Im Netz nichts Neues

Bundesminister Dobrindt will flächendeckenden Breitbandausbau voranbringen

  • Simon Poelchau
  • Lesedauer: 3 Min.
Ab 2018 soll ganz Deutschland schnell in Internet surfen können. Doch Mittel dafür will der Bund fast keine zur Verfügung stellen.

Alexander Dobrindt (CSU) will das Internet schneller machen. Dafür lud der Bundesminister für Verkehr und digitale Infrastruktur am Freitag Firmen und Verbände zu einem ersten Treffen der »Netzallianz Digitales Deutschland« ein. Dafür bekommt der Minister von vielen Seiten Zuspruch, da weite Teile der Republik wegen veralteter Leitungen dem Onlinezeitalter hinterher hinken. Doch wie ernst Dobrindt sein eigenes Anliegen nimmt, ist fraglich, da der Bund für den erforderlichen Netzausbau kaum Geld springen lassen will.

Konkret geht es um die flächendeckende Verlegung von Breitbandkabeln. Denn zurzeit können lediglich 55 Prozent der Haushalte mit einer 50 Megabit pro Sekunde schnellen Internetverbindung ausgestattet werden. Und dies ist überwiegend nur in Ballungszentren möglich. Bereits im Koalitionsvertrag schrieben SPD und Union fest, ganz Deutschland bis zum Jahr 2018 mit 50 Megabit schnellen Leitungen versorgen zu wollen. »Für ein modernes Industrieland ist der flächendeckende Breitbandausbau eine Schlüsselaufgabe«, begründet darin Schwarz-Rot ihren Plan.

Dobrindt legte im Vorfeld des Treffens nun nach: »Wir brauchen eine Initialzündung«, erklärte er am Freitag in einem Interview mit »Spiegel Online«. So würden sich die Datenmengen, die via Internet verschickt werden, jährlich verdoppeln. Doch eine Sache fiel bei den Koalitionsverhandlungen letztes Jahr hinten runter. Die eine Milliarde Euro jährlich, die ursprünglich zur Förderung der Internetinfrastruktur eingeplant waren, strichen Union und SPD dann doch wieder aus dem Vertrag. Nun verspricht Dobrindt, 100 Millionen Euro für einen »Modernitätsfonds« beizusteuern, die aus der Versteigerung von alten Rundfunk- und Fernsehfrequenzen stammen sollen. Doch die in Aussicht gestellten Mittel werden bei weitem nicht ausreichen. Laut einer Studie des TÜV Rheinland im Auftrage des Wirtschaftsministeriums wird die Versorgung aller Haushalte mit Breitbandanschlüssen rund 20 Milliarden Euro kosten.

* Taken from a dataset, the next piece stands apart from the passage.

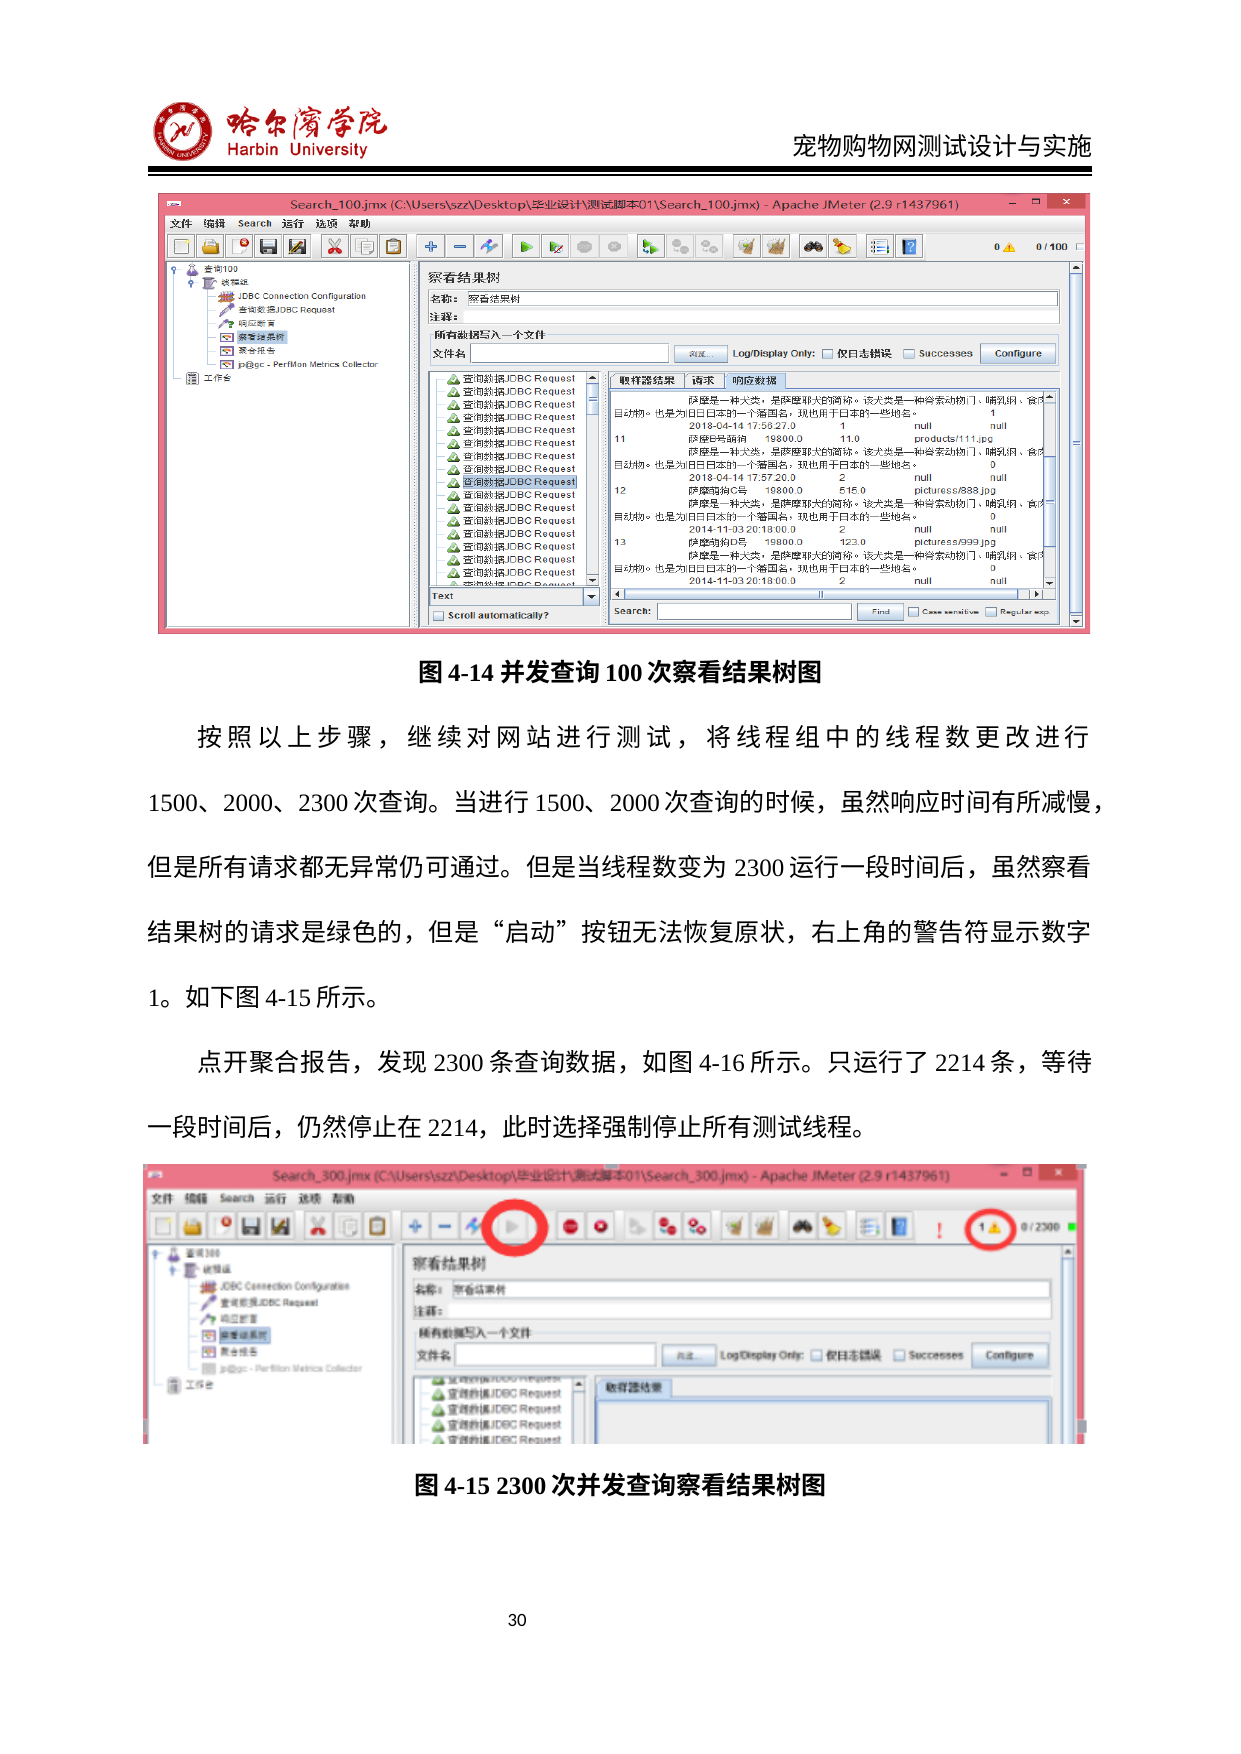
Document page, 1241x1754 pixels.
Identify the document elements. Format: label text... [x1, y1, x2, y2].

Für den Branchenverband Bitkom sind die von Dobrindt versprochenen Mittel wohl eher Peanuts an. Deutsche Infrastrukturanbieter haben Bitkom zufolge in den vergangenen Jahren »bereits einen hohen zweistelligen Milliardenbetrag« investiert. »Wir erwarten von der Politik, dass sie dies künftig stärker würdigt und aufmerksamer berücksichtigt«, fordert Bitkom-Präsident Dieter Kempf. In einer Sache sind sich der Minister und die Industrie jedoch einig: »Ich will keine staatlichen Netze«, sagt Dobrindt. Auch Kempf will, dass das oberste Ziel der Politik ist, »so viel wie möglich an privaten, eigenwirtschaftlichen Investitionen in den weiteren Breitbandausbau auszulösen«.

Für Herbert Behrens sind die regionalen Lücken in der Versorgung mit schnellen Internetverbindungen jedoch eine Spätfolge der Privatisierung. »Ohne Fördermittel des Bundes werden die Unternehmen auch weiterhin unrentable Unternehmen nicht ausbauen«, so der Sprecher der LINKE-Bundestagsfraktion für digitale Infrastruktur. Auch sei Dobrindts »Netzallianz« nichts Neues. So hätten Wirtschaft und Bundesregierung bereits in diversen Zirkeln in den vergangen Jahren über den Breitbandausbau gesprochen. »Die flächendeckende Versorgung mit brauchbarem Internet kam trotzdem nie zustande«, erklärt der Abgeordnete Behrens.

Wie ernst es der CSU-Minister Dobrindt tatsächlich mit dem Ausbau der Breitbandkabel meint, kann man unterdessen auf der Onlinepräsenz seines Ressorts begutachten: Bis Freitagnachmittag deutete da bis auf eine kleine Ankündigung der »Netzallianz« wenig darauf hin, dass Dobrindt neben dem Verkehrsressort auch das Ressort für digitale Infrastruktur leitet. Sucht man nach dem Begriff »Netzallianz«, findet man auf der Internetseite nur vier Einträge: drei Interviews und eine Bundestagsrede des Ministers.